Una volta appurato che i grandi numero non sono un valido deterrente per spingere qualcuno ad abbandonare alcool, sigarette o cattive abitudini alimentari, le statistiche continuano a rappresentare un'ottima chiave d'accesso alle effettive dimensioni di un fenomeno e a farci comprendere, ad esempio, quali proporzioni stia assumendo a livello globale la piaga delle patologie neurodegenerative e della demenza senile.

In base a dati elaborati e diffusi dall'Alzheimer's Disease International pare che i casi di demenza si sviluppino con una frequenza pari ad un nuovo episodio ogni tre secondi, il che significa che, tradotto in cifre meno ambigue, che i soggetti colpiti da patologie di tipo neurodegenerativo sono ormai 46,8 milioni su scala globale e circa 1,2 nel nostro Paese, dove i casi di Alzheimer superano di gran lunga la media pro-capite mondiale.

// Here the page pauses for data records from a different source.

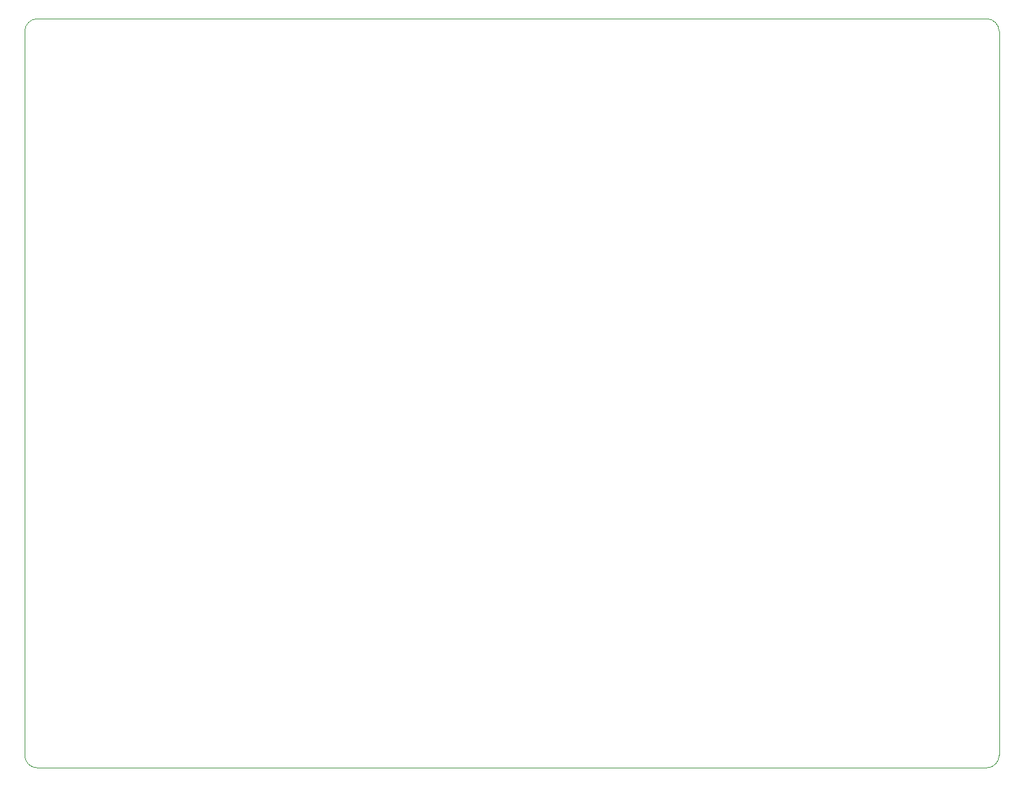
<source format=gbr>
%TF.GenerationSoftware,KiCad,Pcbnew,(5.99.0-10577-g57d4347f00)*%
%TF.CreationDate,2021-07-13T23:37:17-07:00*%
%TF.ProjectId,ahoy_pcb,61686f79-5f70-4636-922e-6b696361645f,rev?*%
%TF.SameCoordinates,Original*%
%TF.FileFunction,Profile,NP*%
%FSLAX46Y46*%
G04 Gerber Fmt 4.6, Leading zero omitted, Abs format (unit mm)*
G04 Created by KiCad (PCBNEW (5.99.0-10577-g57d4347f00)) date 2021-07-13 23:37:17*
%MOMM*%
%LPD*%
G01*
G04 APERTURE LIST*
%TA.AperFunction,Profile*%
%ADD10C,0.100000*%
%TD*%
G04 APERTURE END LIST*
D10*
X147425000Y-53462500D02*
X147425000Y-145537500D01*
X23600000Y-145537500D02*
X23600000Y-53462500D01*
X145837500Y-51875000D02*
G75*
G02*
X147425000Y-53462500I0J-1587500D01*
G01*
X23600000Y-53462500D02*
G75*
G02*
X25187500Y-51875000I1587500J0D01*
G01*
X25187500Y-51875000D02*
X145837500Y-51875000D01*
X25187500Y-147125000D02*
G75*
G02*
X23600000Y-145537500I0J1587500D01*
G01*
X147425000Y-145537500D02*
G75*
G02*
X145837500Y-147125000I-1587500J0D01*
G01*
X145837500Y-147125000D02*
X25187500Y-147125000D01*
M02*

</source>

Come se tutto questo non fosse sufficiente a gettare un'ombra di angoscia sul nostro futuro e su quello delle nostre facoltà cognitive, gli esperti stimano che i casi legati patologie degenerative non siano che all'inizio della loro impennata statistica e che i prossimi decenni assisteranno ad un ulteriore raddoppiamento delle diagnosi in materia, fino a toccare la quota record di 131,5 malati nel 2050.
Oltre la metà dei casi di demenza censiti dal Rapporto Mondiale Alzheimer 2015 risultano ascrivibili al morbo di Alzheimer, patologia dalla cause ancora parzialmente oscure che pare aver assunto negli ultimi anni le dimensioni di un'autentica epidemia, con un incremento di spesa sanitaria associata che ha raggiunto al proibitiva cifra di 818 miliardi su base annua per far fronte alla patologia.
Secondo le previsioni elaborate dalla Federazione Italiana Alzheimer, i nuovi casi registrati ogni anno porteranno la quota complessiva dei malati nostrani a raggiungere 2,27 milioni di unità nell'anno 2050, con conseguente nuovi esborsi per la ricerca e campagne preventive, magari meno incentrate su statistiche e grandi numeri e maggiormente orientate verso una tutela della salute individuale.